The Wall Street Journal recently featured an excellent article, "Do Techies Make Good Leaders?"by Robert M. Fulmer and Byron Hanson both of Duke Corporate Education, an affiliate of Duke University's Fugua School of Business. According to the article, some inherent reasons tech companies fail to develop effective leaders include the speed of the industry's growth along with the talent it draws, e.g. young techies with backgrounds in science and engineering.  Despite the obstacles, the savvy tech company can build effective management teams.  Following is a summary of the authors' tips augmented by mine:

1. Formalize Management Development Processes: 

If a tech company is in startup mode, it may be premature to establish a structured training process to develop managers. And yet, a tough to recognize moment inevitably comes when formalized leadership development needs to be installed. The article authors urge companies to keep a close eye on the impending need for structure in this area. The risk of missing the magic moment, according to Fulmer and Hanson, is that employee retention takes a hit in the absence of skilled management. I would add that productivity and project alignment with company goals are also at risk with unskilled leaders. Please who wants to submit blogs and article can visit the link given on "Tech Write For Us"

2) What Gets Measured Gets Done: 

The writers point out that the techie population enjoys data, so use it to get the desire results. Measure management activities as a way of conveying the importance of this aspect of the tech manager's job. Examples Fulmer and Hanson provide include collecting information such as how many performance reviews a manager has completed and adding a management category to the performance review of the manager. That always gets attention!

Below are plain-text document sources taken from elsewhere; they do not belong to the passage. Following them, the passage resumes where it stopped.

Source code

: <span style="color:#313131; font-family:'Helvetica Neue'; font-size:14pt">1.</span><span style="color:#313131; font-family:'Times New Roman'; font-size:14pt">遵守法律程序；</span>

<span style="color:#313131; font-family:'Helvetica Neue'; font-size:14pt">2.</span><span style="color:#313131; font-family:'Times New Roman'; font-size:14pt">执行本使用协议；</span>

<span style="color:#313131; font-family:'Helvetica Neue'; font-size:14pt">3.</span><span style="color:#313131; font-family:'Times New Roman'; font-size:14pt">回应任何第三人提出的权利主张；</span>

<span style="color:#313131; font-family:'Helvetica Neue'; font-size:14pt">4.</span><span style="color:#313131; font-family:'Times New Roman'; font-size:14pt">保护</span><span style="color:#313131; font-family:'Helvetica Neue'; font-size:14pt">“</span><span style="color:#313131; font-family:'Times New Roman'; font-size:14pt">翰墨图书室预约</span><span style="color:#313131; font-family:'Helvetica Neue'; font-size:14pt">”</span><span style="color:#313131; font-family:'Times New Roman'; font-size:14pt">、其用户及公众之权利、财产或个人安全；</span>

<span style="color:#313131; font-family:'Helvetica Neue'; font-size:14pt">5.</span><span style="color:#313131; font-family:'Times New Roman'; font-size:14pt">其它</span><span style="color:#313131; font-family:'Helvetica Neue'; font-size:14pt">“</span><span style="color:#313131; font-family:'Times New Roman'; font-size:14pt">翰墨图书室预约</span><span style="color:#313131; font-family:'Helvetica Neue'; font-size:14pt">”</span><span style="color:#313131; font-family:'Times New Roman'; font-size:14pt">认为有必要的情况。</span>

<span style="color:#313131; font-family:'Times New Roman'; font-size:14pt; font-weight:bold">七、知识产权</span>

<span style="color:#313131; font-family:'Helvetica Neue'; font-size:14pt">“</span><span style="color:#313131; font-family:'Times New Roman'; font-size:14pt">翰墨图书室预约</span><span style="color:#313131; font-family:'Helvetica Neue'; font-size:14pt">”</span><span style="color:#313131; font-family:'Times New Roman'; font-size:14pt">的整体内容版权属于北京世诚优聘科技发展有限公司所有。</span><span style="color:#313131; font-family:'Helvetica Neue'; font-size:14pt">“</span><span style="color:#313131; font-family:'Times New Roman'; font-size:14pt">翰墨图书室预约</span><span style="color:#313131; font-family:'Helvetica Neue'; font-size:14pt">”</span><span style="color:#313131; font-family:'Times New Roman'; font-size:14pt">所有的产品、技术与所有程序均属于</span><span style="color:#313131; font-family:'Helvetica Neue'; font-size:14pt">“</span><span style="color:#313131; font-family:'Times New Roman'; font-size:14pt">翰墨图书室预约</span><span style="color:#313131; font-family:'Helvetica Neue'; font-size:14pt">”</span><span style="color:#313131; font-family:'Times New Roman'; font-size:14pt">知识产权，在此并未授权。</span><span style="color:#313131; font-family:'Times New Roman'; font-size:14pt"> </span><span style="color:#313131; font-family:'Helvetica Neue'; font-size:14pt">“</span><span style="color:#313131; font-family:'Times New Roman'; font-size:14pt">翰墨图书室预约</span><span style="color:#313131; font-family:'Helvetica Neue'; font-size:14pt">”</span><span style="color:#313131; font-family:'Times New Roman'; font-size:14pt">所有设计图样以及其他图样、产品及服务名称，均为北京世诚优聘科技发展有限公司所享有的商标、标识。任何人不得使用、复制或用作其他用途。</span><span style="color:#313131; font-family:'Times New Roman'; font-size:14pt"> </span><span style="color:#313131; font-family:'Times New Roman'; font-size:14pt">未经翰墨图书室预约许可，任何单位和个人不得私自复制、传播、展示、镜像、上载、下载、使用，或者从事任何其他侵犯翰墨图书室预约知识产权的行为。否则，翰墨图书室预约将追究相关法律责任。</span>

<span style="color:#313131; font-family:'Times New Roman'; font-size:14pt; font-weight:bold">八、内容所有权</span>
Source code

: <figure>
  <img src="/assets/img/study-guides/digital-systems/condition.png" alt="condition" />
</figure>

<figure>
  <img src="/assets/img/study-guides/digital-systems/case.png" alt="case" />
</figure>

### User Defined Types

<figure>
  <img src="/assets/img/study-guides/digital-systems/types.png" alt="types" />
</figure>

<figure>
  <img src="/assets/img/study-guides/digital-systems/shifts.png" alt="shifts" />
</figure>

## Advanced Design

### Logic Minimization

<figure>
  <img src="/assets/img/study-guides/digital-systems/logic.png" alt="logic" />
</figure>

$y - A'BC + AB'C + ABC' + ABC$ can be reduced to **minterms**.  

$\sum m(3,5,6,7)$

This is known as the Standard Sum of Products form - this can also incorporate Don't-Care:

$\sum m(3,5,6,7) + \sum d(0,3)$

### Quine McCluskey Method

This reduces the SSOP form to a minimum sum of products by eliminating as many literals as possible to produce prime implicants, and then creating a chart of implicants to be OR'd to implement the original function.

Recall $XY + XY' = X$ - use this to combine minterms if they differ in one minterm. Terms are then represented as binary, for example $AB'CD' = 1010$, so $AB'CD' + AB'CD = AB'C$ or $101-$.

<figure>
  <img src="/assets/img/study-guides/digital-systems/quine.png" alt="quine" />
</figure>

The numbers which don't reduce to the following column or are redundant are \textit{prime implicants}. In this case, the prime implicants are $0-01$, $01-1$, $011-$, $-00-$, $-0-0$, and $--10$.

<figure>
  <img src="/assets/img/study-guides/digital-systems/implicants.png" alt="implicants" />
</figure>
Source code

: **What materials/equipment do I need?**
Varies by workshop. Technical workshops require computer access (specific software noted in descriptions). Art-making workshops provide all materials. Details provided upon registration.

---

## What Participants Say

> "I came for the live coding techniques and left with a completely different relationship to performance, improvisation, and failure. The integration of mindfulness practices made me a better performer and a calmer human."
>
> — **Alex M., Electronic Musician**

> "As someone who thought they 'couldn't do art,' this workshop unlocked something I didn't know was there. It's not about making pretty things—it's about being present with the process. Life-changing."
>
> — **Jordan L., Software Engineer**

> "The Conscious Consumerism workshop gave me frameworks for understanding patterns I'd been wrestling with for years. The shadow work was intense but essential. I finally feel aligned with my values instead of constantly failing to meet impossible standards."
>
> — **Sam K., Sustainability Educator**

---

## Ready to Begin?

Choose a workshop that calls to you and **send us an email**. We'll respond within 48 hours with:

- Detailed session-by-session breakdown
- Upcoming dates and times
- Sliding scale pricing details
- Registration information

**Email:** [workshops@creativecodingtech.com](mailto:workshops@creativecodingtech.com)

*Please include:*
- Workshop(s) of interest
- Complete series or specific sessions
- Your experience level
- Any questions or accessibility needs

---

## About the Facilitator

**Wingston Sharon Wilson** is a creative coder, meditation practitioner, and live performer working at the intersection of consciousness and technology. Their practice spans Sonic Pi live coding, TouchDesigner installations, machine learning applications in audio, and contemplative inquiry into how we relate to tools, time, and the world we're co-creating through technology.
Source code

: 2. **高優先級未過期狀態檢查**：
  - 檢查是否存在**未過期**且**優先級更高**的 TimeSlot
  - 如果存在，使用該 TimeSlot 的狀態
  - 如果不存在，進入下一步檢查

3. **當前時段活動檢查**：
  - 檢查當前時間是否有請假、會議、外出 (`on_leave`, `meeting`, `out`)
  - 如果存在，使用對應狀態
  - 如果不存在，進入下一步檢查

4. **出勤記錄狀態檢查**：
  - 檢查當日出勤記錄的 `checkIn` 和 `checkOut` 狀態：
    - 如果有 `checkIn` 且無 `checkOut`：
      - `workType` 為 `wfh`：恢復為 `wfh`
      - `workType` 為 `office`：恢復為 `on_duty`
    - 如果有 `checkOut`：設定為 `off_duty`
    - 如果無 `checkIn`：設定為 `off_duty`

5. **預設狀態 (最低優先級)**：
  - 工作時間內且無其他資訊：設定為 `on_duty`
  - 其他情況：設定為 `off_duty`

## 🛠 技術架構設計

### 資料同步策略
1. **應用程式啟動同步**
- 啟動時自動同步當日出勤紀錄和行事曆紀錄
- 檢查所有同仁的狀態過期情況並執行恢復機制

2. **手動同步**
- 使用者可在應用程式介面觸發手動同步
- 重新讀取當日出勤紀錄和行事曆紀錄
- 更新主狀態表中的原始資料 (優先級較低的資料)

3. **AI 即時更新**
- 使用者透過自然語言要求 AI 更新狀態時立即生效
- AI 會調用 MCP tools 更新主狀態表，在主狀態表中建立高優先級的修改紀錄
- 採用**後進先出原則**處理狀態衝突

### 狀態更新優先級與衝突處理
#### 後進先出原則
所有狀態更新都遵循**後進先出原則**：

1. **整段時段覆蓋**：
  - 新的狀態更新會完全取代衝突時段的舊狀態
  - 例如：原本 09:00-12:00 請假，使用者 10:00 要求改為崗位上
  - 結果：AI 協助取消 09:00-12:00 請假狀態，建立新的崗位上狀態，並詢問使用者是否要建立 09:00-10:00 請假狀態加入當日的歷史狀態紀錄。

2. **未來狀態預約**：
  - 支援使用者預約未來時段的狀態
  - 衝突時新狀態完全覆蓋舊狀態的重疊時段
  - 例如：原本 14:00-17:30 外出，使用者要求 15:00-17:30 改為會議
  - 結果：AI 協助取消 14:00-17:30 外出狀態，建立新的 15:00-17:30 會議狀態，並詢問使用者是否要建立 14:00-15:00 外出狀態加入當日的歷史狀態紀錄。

I also like the approach of measuring behavior change post-training. If a company trains managers to provide regular feedback to their direct reports about their performance, it could conduct post-training survey of employees to find out how often trained managers provide positive feedback - the easiest type of feedback to deliver and report on. Knowing that a measurement program is in place tends to produce results.

3) Place Value on Leadership and Mentoring: 

Not surprisingly, techies tend to find satisfaction in the technical aspects of their work. Once promoted, drawing away from technical activities and focusing on management activities like planning, directing and coaching aren't as rewarding. Therefore tech companies need to take extra care to reinforce and reward management and mentoring behaviors as much as they limelight technical talents and accomplishments.

As we know from ample research on rewards, these should be adapted per individual. Mary may love the standing ovation at a staff meeting while John may cringe at the public attention and prefer sincere praise from his boss. Regardless of the approach, the commitment to acknowledge and reward management and mentoring starts at the top and needs to penetrate to all levels of the organization.

4) Match Training Methods to Techies: 

This doesn't mean conduct exclusively online training for the technical manager. It does mean making it fast paced, varied and relevant - including best practices from seasoned managers. Competition and real-world problems keep trainees engaged in the training.

5) Select with Management in Mind: 

One item that didn't get mentioned in the article is the role that initial talent screening plays in management development. One of my most successful tech clients makes its job of developing tech managers easier from the outset; above and beyond meeting technical criteria for a position everyone in the company is screened for interpersonal communication skills. If a candidate can only talk tech-speak, they don't go further in the interview process. Sounds simple and yet most tech companies don't make this a key hiring criteria.